---
id: "concept-multi-head-latent-attention"
type: "concept"
source_timestamps: ["17:20:00"]
tags: ["llm-architecture", "attention-mechanism"]
related: ["entity-deepseek-v2", "framework-memory-optimization-landscape", "concept-kv-cache", "prereq-llm-transformer-architecture"]
definition: "An architectural redesign that projects keys and values into a lower-dimensional latent space during training, structurally reducing the KV cache footprint by design."
sources: ["s49-killed-ram-limits"]
sourceVaultSlug: "s49-killed-ram-limits"
originDay: 49
---
# Multi-Head Latent Attention (MLA)

Multi-Head Latent Attention (MLA) is an architectural redesign of the transformer attention mechanism, notably implemented in [[entity-deepseek-v2]].

Instead of maintaining standard, massive Key and Value matrices for every token, MLA **projects keys and values into a lower-dimensional latent space during the training phase itself**. By doing this, it shrinks the required footprint of the [[concept-kv-cache]] **by design**, rather than trying to compress it after the fact during inference.

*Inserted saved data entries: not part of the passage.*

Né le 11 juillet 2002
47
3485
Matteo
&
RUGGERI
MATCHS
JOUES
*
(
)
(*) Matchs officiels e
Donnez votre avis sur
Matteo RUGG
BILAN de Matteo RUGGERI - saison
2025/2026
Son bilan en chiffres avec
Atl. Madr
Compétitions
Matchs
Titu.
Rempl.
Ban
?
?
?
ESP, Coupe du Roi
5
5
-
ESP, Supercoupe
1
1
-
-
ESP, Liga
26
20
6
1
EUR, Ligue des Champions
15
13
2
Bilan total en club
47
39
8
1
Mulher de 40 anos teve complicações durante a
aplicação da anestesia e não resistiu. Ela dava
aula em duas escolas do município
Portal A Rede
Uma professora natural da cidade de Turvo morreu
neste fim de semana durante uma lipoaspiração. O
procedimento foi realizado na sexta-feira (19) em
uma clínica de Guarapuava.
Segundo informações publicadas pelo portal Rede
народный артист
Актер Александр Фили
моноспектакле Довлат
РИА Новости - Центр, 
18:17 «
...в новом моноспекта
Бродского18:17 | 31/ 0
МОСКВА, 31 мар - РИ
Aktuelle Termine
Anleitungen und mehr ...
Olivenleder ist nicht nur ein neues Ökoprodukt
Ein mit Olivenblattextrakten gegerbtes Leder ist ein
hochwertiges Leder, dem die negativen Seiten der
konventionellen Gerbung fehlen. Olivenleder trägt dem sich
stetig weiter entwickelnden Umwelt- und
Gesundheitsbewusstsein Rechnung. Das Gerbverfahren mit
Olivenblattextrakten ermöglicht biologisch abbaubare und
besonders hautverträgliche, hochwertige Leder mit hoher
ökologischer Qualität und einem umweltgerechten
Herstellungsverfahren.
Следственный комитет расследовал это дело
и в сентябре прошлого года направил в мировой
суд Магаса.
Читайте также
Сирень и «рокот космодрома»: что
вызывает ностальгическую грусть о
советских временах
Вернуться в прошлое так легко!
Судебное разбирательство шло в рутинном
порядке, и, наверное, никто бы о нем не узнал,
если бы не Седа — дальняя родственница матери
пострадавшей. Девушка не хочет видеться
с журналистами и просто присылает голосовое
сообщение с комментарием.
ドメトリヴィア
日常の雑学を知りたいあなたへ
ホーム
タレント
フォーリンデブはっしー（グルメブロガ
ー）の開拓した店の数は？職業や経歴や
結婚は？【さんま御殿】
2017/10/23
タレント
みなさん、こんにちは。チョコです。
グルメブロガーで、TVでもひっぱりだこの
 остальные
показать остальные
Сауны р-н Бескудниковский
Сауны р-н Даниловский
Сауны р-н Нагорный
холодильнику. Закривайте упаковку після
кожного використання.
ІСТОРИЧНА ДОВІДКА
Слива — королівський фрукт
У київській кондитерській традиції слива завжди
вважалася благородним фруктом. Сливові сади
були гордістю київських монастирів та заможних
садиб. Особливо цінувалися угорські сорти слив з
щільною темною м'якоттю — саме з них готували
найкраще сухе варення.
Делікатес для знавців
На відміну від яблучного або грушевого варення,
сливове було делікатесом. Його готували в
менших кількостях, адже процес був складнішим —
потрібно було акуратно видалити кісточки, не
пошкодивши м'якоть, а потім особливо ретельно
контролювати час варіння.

This is the critical contrast with [[concept-turboquant]]:
- **Turboquant** = post-hoc compression applied at inference to a model trained normally
- **MLA** = architectural — model is trained from scratch with a low-dim latent space for KV

They are **complementary**: an MLA-architected model can additionally use Turboquant compression for further savings.

MLA falls into bucket 3 ('Architectural Redesign') of the [[framework-memory-optimization-landscape]], alongside efforts like IBM Granite 4.0. It represents a fundamental shift from post-hoc software compression to structural architectural efficiency.